*WHAT YOU SHOULD DO:* Check each line of the entries below for the string "wire"; copy every line where it appears.

▬▬▬▬▬▬

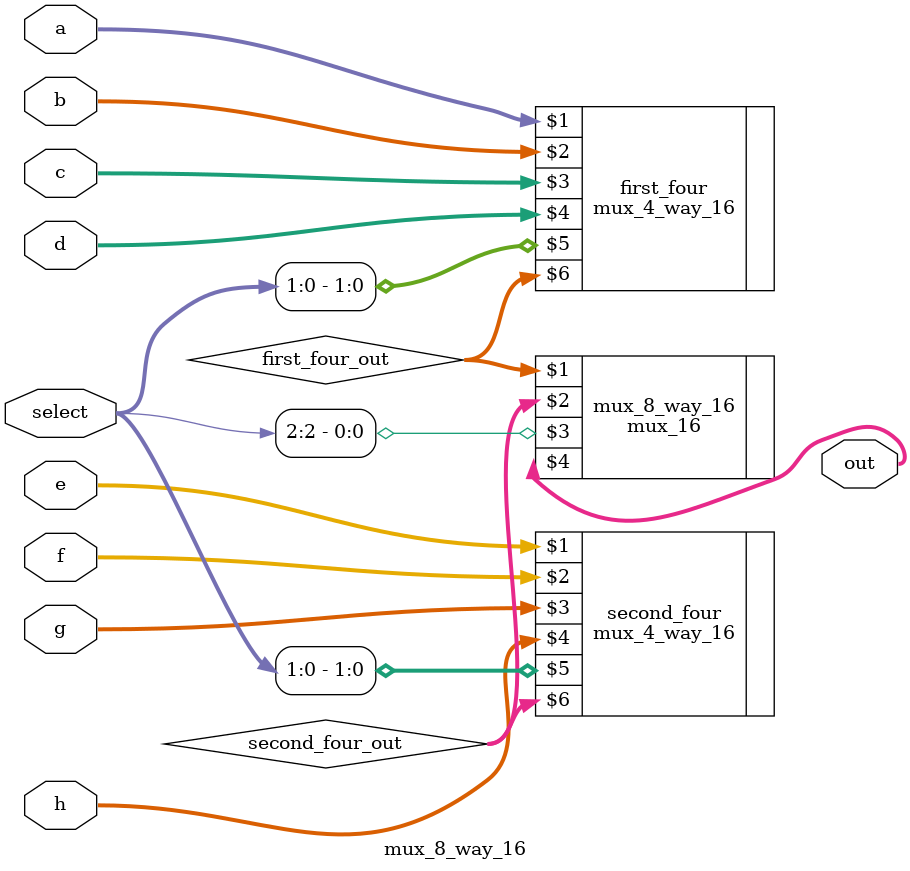
<source format=sv>
`ifndef mux_4_way_16
  `include "mux_4_way_16.sv"
`endif
`define mux_8_way_16 1

module mux_8_way_16(
    input  [15:0] a,
    input  [15:0] b,
    input  [15:0] c,
    input  [15:0] d,
    input  [15:0] e,
    input  [15:0] f,
    input  [15:0] g,
    input  [15:0] h,
    input  [2:0]  select,
    output [15:0] out
);
    wire[15:0] first_four_out;
    wire[15:0] second_four_out;

    mux_4_way_16  first_four(a,b,c,d, select[1:0], first_four_out);
    mux_4_way_16  second_four(e,f,g,h, select[1:0], second_four_out);
    mux_16  mux_8_way_16(first_four_out, second_four_out, select[2], out);
endmodule

</source>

▬▬▬▬▬▬

*TASK RESPONSE:*
    wire[15:0] first_four_out;
    wire[15:0] second_four_out;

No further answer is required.